In a letter to the Department of Transportation’s National Highway Traffic Safety Administration (NHTSA), Lankford, Mullin and the others made the argument that the corporate average fuel economy standards proposed last July would raise costs and restrict consumer choice.
“We strongly urge NHTSA to withdraw its misguided proposal, go back to the drawing board and reissue new CAFE standards that comply with the law, rather than ones that seek to pick winners and losers in the free market and remake our country’s economy,” they wrote to NHTSA Deputy Administrator Sophie Shulman.
“Nowhere in law did Congress authorize NHTSA to set fuel economy standards that effectively mandate EVs while at the same time force the internal combustion engine out of the market,” the letter continued. “In fact, federal statute expressly prohibits NHTSA from considering the fuel economy of EVs when determining maximum feasible CAFE standards for passenger cars and trucks.”
They also pointed out it’s’ clear the new standards are meant to force consumers to purchase EVs.
“NHTSA’s out-of-touch de facto EV mandate ignores the reality that most Americans still prefer the internal combustion engine vehicle, and the fact there is a lack of consumer demand for EVs,” they added in the letter.

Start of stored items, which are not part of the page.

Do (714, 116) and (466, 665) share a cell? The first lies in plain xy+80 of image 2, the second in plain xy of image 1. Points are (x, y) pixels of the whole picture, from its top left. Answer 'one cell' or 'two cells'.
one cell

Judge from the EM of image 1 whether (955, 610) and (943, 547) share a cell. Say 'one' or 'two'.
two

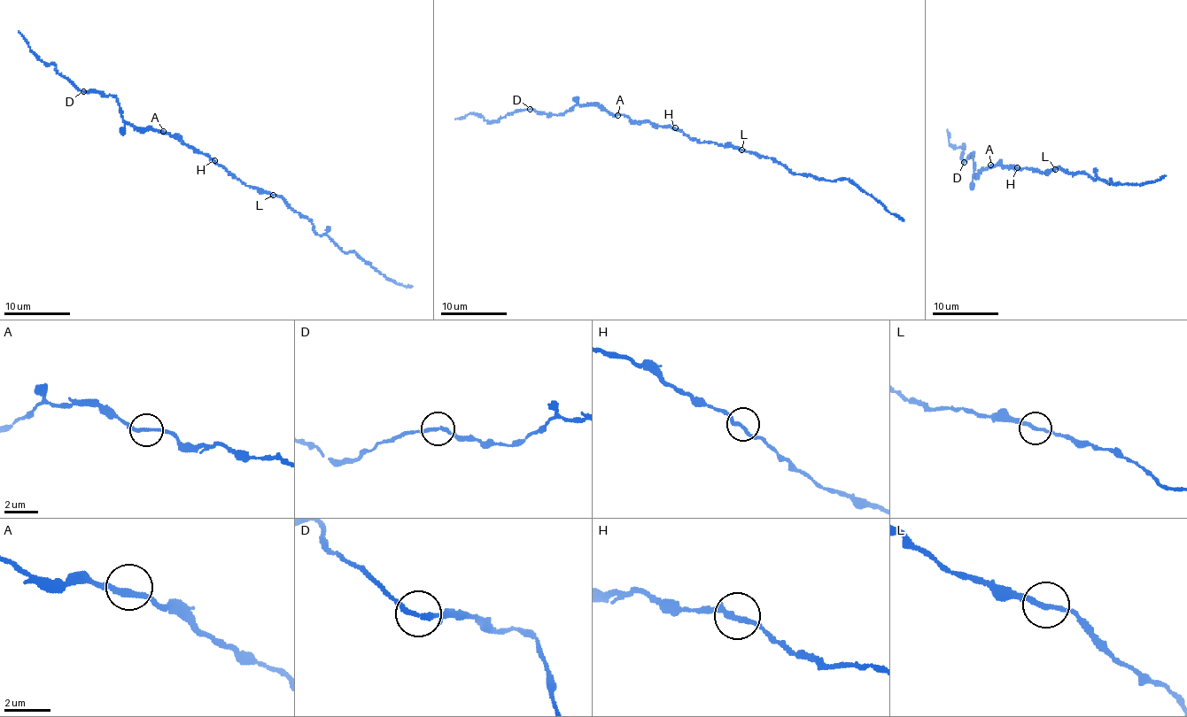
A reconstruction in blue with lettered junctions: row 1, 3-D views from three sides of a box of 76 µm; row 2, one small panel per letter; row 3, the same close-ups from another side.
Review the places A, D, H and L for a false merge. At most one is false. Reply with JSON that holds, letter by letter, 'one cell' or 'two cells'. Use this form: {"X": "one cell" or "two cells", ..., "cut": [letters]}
{"A": "one cell", "D": "one cell", "H": "one cell", "L": "one cell", "cut": []}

“The low consumer demand for EVs can likely be attributed to the various unappealing aspects of these vehicles, including the typically higher sticker prices and insurance premiums, shorter average driving ranges, lower resale value, inadequate battery technologies for severe cold weather and lack of operational charging infrastructure, particularly for drivers in rural areas,” they wrote. “EVs are not a practical option for most Americans.”